Acha que existe do lado do primeiro-ministro [PM]?
Existe e já o reafirmou mais do que uma vez.

Muitos têm assinalado que o PM, no discurso do fim do congresso e com os acordos com o PSD, tem sinalizado um reposicionamento do PS para permitir gerir a próxima legislatura de forma mais flexível
Não concordo. Aliás, se há coisa que o PM sabe é que gerir de forma mais flexível é garantir que não se gere nada. Tem de se ter sempre parceiros prioritários para determinadas matérias. Nenhuma negociação pode avançar com seriedade se não tivermos bem definidos quais são os nossos princípios e quem são os nossos parceiros privilegiados na discussão em torno desses princípios. Isso não significa que se crie uma linha Maginot à esquerda e que todo e todo e qualquer diálogo com PSD e CDS seja visto como pecado. As matérias que o PS negociou com o PSD vinham no programa eleitoral. A ter havido alguma inflexão foi do PSD, que se aproximou do PS. O PS, nesta matéria, não saiu do sítio.

Não imagina, portanto, que depois desta legislatura se volte a uma possibilidade de negociar um pouco "à Guterres"?
As negociações serão as que forem possíveis fazer. As que eu gostava que fossem prioritárias, e que gostava que chegassem a bom porto, sobretudo dependem da disponibilidade e vontade [do BE e PCP]. Nunca foi pelo PS que não chegámos a acordo no passado.

O PS devia convidar PCP e BE para entrarem no Governo?
Penso que é prematuro. Não sabemos os resultados das eleições, não há sequer o início de um processo negocial em torno de uma próxima solução governativa.

Acha que Costa devia convidar Mário Centeno para ser o próximo comissário europeu português?
Essa é uma prerrogativa do PM, que deixarei ao PM.

Ele tem sido um bom presidente do Eurogrupo?
Acho que tem tentado... tem mudado o tom e a linha seguida pelo seu antecessor e só isso já é bastante positivo. Ainda está no início, veremos como decorrem as negociações. Mas até agora parece-me que tem tido uma actuação positiva.

E acha que o Eurogrupo mudou Centeno?
Adquiriu responsabilidades que não tinha, num certo sentido terá evoluído - mas não mudado.

Acredita que avance uma reforma da zona euro?
Gostava de acreditar, mas tenho muitas dúvidas de que seja possível. Porque as posições de determinados países, apesar de pequeníssimas mudanças - simbolicamente importantes, mas materialmente irrelevantes... No novo acordo da Alemanha com França, acompanho as palavras de Vítor Constâncio no Twitter: "As propostas de Macron e Merkel para a zona euro are not fit for purpose".

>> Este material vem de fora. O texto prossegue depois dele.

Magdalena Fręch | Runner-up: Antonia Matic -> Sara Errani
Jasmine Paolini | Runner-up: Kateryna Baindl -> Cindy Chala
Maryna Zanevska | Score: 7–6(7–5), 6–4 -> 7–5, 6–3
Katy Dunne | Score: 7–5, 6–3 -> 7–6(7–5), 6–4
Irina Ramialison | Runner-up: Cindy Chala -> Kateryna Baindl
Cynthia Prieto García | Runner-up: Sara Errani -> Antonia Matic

Só para terminar: o PS deve apoiar a recandidatura de Marcelo?
Acho que o PS, como sempre aconteceu, deve apresentar um candidato próprio. Ainda estamos bastante longe das presidenciais, mas não vejo nenhuma razão para que o PS não apresente um candidato. Isso também valoriza as presidenciais, haver múltiplos pontos de vista. E tenho a certeza de que o prof Marcelo preferiria ter adversários políticos.